FRANKFORT, Germany -- The European Union has approved a second bailout for debt-stricken Greece. But the financial fiasco is far from over, and it still has big implications that could be felt around the globe.
In fact, Greece may have to say goodbye to the Euro just to fix its deep economic problems.
While EU leaders congratulated each other for their so-called "miracle" plan to save Greece, the biggest skeptics are probably on the streets of Athens. What has happened to Greece is called a "recession" -- but it looks more like a depression.
The Greek economy will shrink at least 5 percent this year. Industrial production, which fell 20 percent last year, is still dropping like a rock. Real unemployment is 20 percent, but for young people just out of college, it's 42 percent. And the previous International Monetary Fund bailout of Greece has proven to be just money down the drain.
"It is like receiving a jolt of electroshock therapy. The country is revived briefly through help from the IMF, but the truth is that Greece is already dead," said one Greek named Nikos.
Greece's debt is so high that even if politicians do defy protestors and make all their promised cuts in spending, the government will still owe three times the entire national income. For the wealthiest EU nations like Germany, which has had to give Greece money, it looks increasingly hopeless.
The Germans look at the mess in Greece and know they don't want to pay the bill for it any longer. And there is increasing talk here that it may be time for Greece to leave the Euro Zone.

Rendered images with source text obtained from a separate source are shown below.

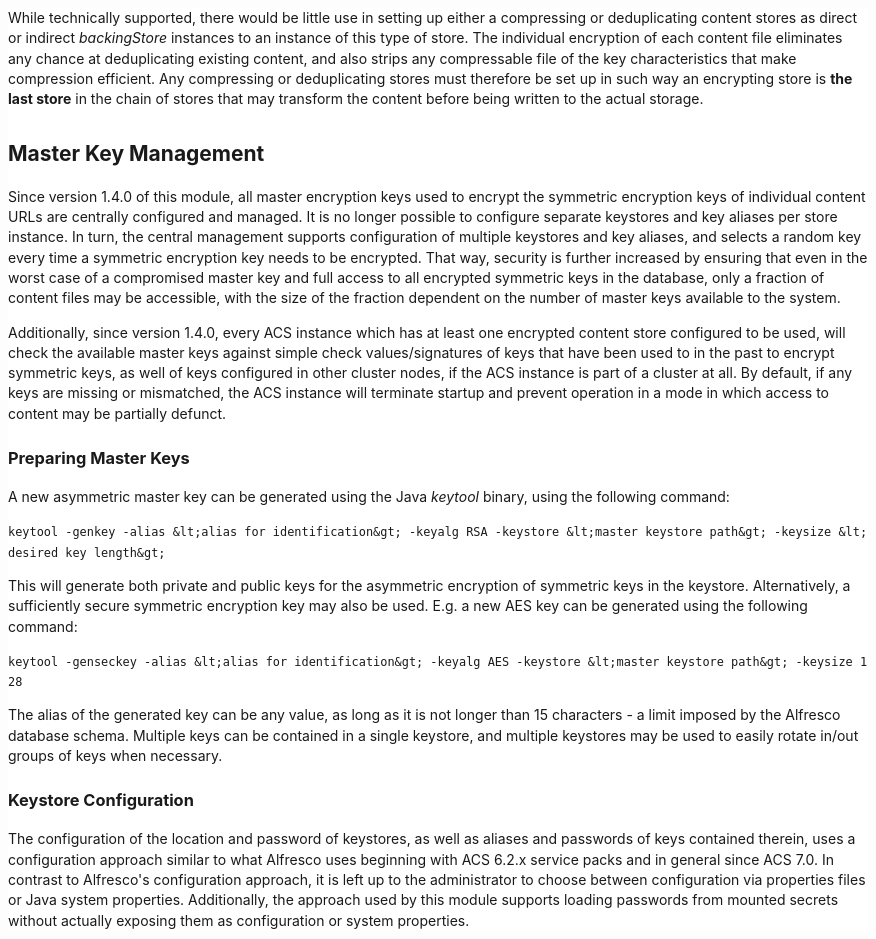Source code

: While technically supported, there would be little use in setting up either a compressing or deduplicating content stores as direct or indirect _backingStore_ instances to an instance of this type of store. The individual encryption of each content file eliminates any chance at deduplicating existing content, and also strips any compressable file of the key characteristics that make compression efficient. Any compressing or deduplicating stores must therefore be set up in such way an encrypting store is **the last store** in the chain of stores that may transform the content before being written to the actual storage.

## Master Key Management

Since version 1.4.0 of this module, all master encryption keys used to encrypt the symmetric encryption keys of individual content URLs are centrally configured and managed. It is no longer possible to configure separate keystores and key aliases per store instance. In turn, the central management supports configuration of multiple keystores and key aliases, and selects a random key every time a symmetric encryption key needs to be encrypted. That way, security is further increased by ensuring that even in the worst case of a compromised master key  and full access to all encrypted symmetric keys in the database, only a fraction of content files may be accessible, with the size of the fraction dependent on the number of master keys available to the system.

Additionally, since version 1.4.0, every ACS instance which has at least one encrypted content store configured to be used, will check the available master keys against simple check values/signatures of keys that have been used to in the past to encrypt symmetric keys, as well of keys configured in other cluster nodes, if the ACS instance is part of a cluster at all. By default, if any keys are missing or mismatched, the ACS instance will terminate startup and prevent operation in a mode in which access to content may be partially defunct.

### Preparing Master Keys

A new asymmetric master key can be generated using the Java _keytool_ binary, using the following command:

```text
keytool -genkey -alias &lt;alias for identification&gt; -keyalg RSA -keystore &lt;master keystore path&gt; -keysize &lt;desired key length&gt;
```

This will generate both private and public keys for the asymmetric encryption of symmetric keys in the keystore. Alternatively, a sufficiently secure symmetric encryption key may also be used. E.g. a new AES key can be generated using the following command:

```text
keytool -genseckey -alias &lt;alias for identification&gt; -keyalg AES -keystore &lt;master keystore path&gt; -keysize 128
```

The alias of the generated key can be any value, as long as it is not longer than 15 characters - a limit imposed by the Alfresco database schema. Multiple keys can be contained in a single keystore, and multiple keystores may be used to easily rotate in/out groups of keys when necessary.

### Keystore Configuration

The configuration of the location and password of keystores, as well as aliases and passwords of keys contained therein, uses a configuration approach similar to what Alfresco uses beginning with ACS 6.2.x service packs and in general since ACS 7.0. In contrast to Alfresco's configuration approach, it is left up to the administrator to choose between configuration via properties files or Java system properties. Additionally, the approach used by this module supports loading passwords from mounted secrets without actually exposing them as configuration or system properties.
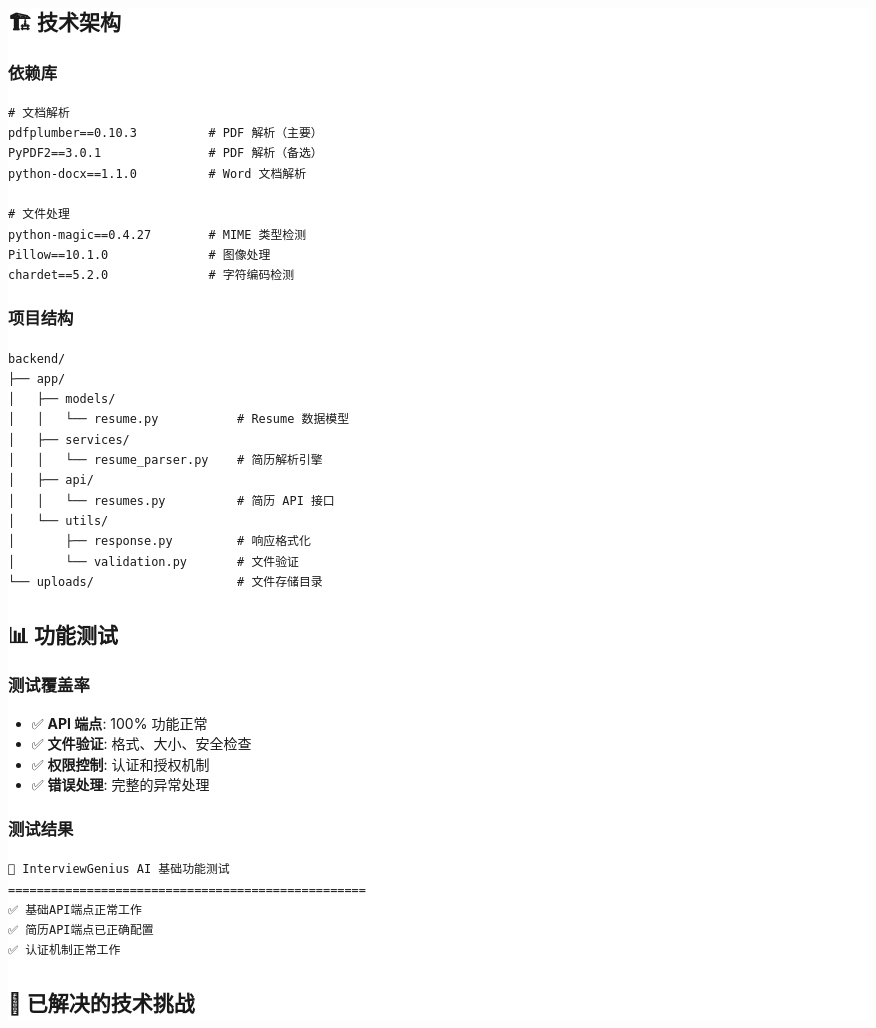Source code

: ## 🏗️ 技术架构

### 依赖库
```txt
# 文档解析
pdfplumber==0.10.3          # PDF 解析（主要）
PyPDF2==3.0.1               # PDF 解析（备选）
python-docx==1.1.0          # Word 文档解析

# 文件处理
python-magic==0.4.27        # MIME 类型检测
Pillow==10.1.0              # 图像处理
chardet==5.2.0              # 字符编码检测
```

### 项目结构
```
backend/
├── app/
│   ├── models/
│   │   └── resume.py           # Resume 数据模型
│   ├── services/
│   │   └── resume_parser.py    # 简历解析引擎
│   ├── api/
│   │   └── resumes.py          # 简历 API 接口
│   └── utils/
│       ├── response.py         # 响应格式化
│       └── validation.py       # 文件验证
└── uploads/                    # 文件存储目录
```

## 📊 功能测试

### 测试覆盖率
- ✅ **API 端点**: 100% 功能正常
- ✅ **文件验证**: 格式、大小、安全检查
- ✅ **权限控制**: 认证和授权机制
- ✅ **错误处理**: 完整的异常处理

### 测试结果
```bash
🚀 InterviewGenius AI 基础功能测试
==================================================
✅ 基础API端点正常工作
✅ 简历API端点已正确配置  
✅ 认证机制正常工作
```

## 🎯 已解决的技术挑战
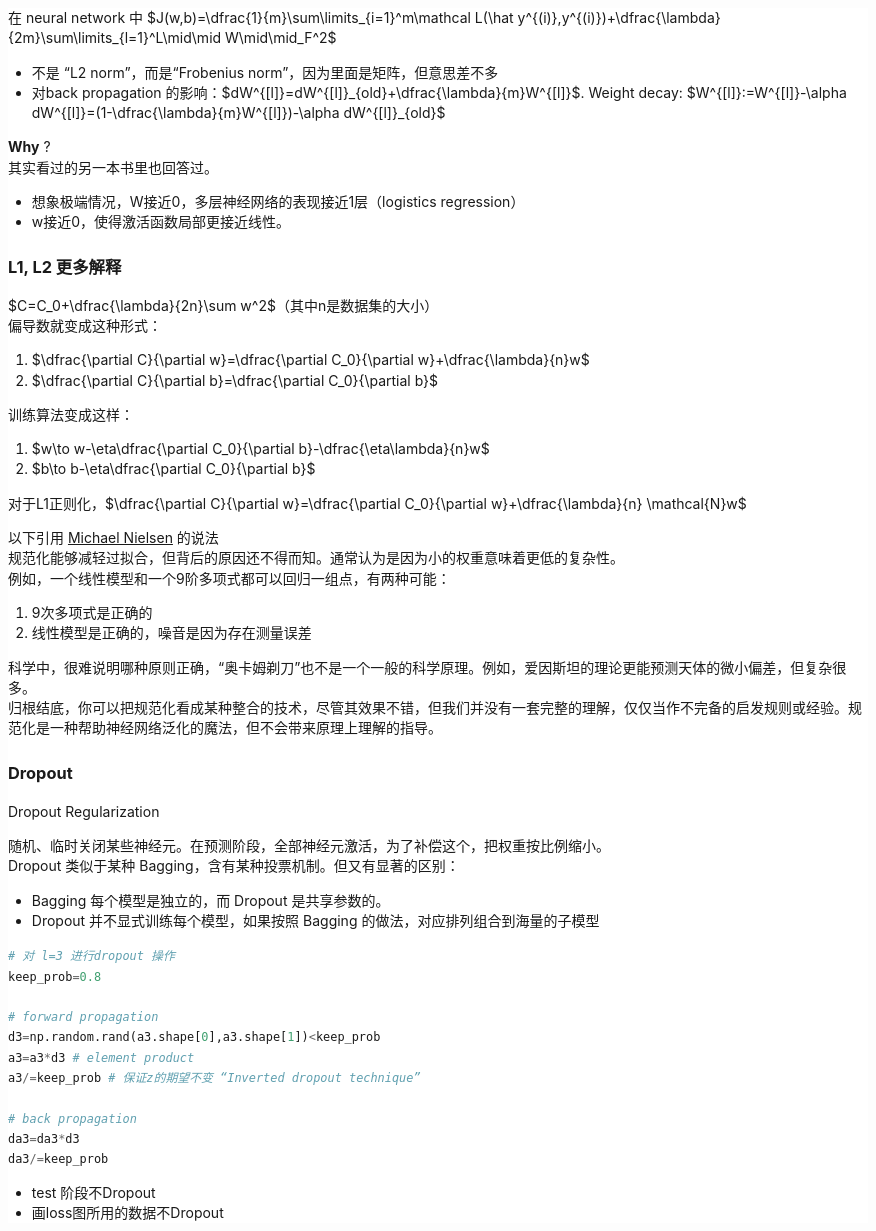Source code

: 
在 neural network 中
$J(w,b)=\dfrac{1}{m}\sum\limits_{i=1}^m\mathcal L(\hat y^{(i)},y^{(i)})+\dfrac{\lambda}{2m}\sum\limits_{l=1}^L\mid\mid W\mid\mid_F^2$  
- 不是 “L2 norm”，而是“Frobenius norm”，因为里面是矩阵，但意思差不多
- 对back propagation 的影响：$dW^{[l]}=dW^{[l]}_{old}+\dfrac{\lambda}{m}W^{[l]}$. Weight decay: $W^{[l]}:=W^{[l]}-\alpha dW^{[l]}=(1-\dfrac{\lambda}{m}W^{[l]})-\alpha dW^{[l]}_{old}$  


**Why** ?  
其实看过的另一本书里也回答过。  
- 想象极端情况，W接近0，多层神经网络的表现接近1层（logistics regression）
- w接近0，使得激活函数局部更接近线性。




### L1, L2 更多解释


$C=C_0+\dfrac{\lambda}{2n}\sum w^2$（其中n是数据集的大小）  
偏导数就变成这种形式：  
1. $\dfrac{\partial C}{\partial w}=\dfrac{\partial C_0}{\partial w}+\dfrac{\lambda}{n}w$
2. $\dfrac{\partial C}{\partial b}=\dfrac{\partial C_0}{\partial b}$


训练算法变成这样：
1. $w\to w-\eta\dfrac{\partial C_0}{\partial b}-\dfrac{\eta\lambda}{n}w$
2. $b\to b-\eta\dfrac{\partial C_0}{\partial b}$


对于L1正则化，$\dfrac{\partial C}{\partial w}=\dfrac{\partial C_0}{\partial w}+\dfrac{\lambda}{n}  \mathcal{N}w$


以下引用 [Michael Nielsen](http://michaelnielsen.org/) 的说法  
规范化能够减轻过拟合，但背后的原因还不得而知。通常认为是因为小的权重意味着更低的复杂性。  
例如，一个线性模型和一个9阶多项式都可以回归一组点，有两种可能：
1. 9次多项式是正确的
2. 线性模型是正确的，噪音是因为存在测量误差


科学中，很难说明哪种原则正确，“奥卡姆剃刀”也不是一个一般的科学原理。例如，爱因斯坦的理论更能预测天体的微小偏差，但复杂很多。  
归根结底，你可以把规范化看成某种整合的技术，尽管其效果不错，但我们并没有一套完整的理解，仅仅当作不完备的启发规则或经验。规范化是一种帮助神经网络泛化的魔法，但不会带来原理上理解的指导。



### Dropout

Dropout Regularization  


随机、临时关闭某些神经元。在预测阶段，全部神经元激活，为了补偿这个，把权重按比例缩小。  
Dropout 类似于某种 Bagging，含有某种投票机制。但又有显著的区别：
- Bagging 每个模型是独立的，而 Dropout 是共享参数的。
- Dropout 并不显式训练每个模型，如果按照 Bagging 的做法，对应排列组合到海量的子模型


```py
# 对 l=3 进行dropout 操作
keep_prob=0.8

# forward propagation
d3=np.random.rand(a3.shape[0],a3.shape[1])<keep_prob
a3=a3*d3 # element product
a3/=keep_prob # 保证z的期望不变 “Inverted dropout technique”

# back propagation
da3=da3*d3
da3/=keep_prob
```
- test 阶段不Dropout
- 画loss图所用的数据不Dropout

"I think this would be the best for the Greek people," said Klaus-Peter Willsch.
Willsch sits on the budget committee in Germany's Bundestag, or parliament, and says the "one size fits all nature" of a strong Euro is preventing Greece from recovering.
"If they would have their own currency, they could devaluate," he explained.
Another plan, Willsch says, would be the creation of two Euro Zones, one for rich members like France and Germany, and one for the poor members of the EU, like Greece, Spain and Portugal.
"So you have to talk, and this is my opinion again, about constructing a currency region that really works," he said.
And it's not at all certain the latest Greek bailout will work. The Euro currency head has warned that it could backfire spectacularly, with lenders raising the cost of borrowing for the other struggling EU nations and sending the European Union into an even deeper crisis.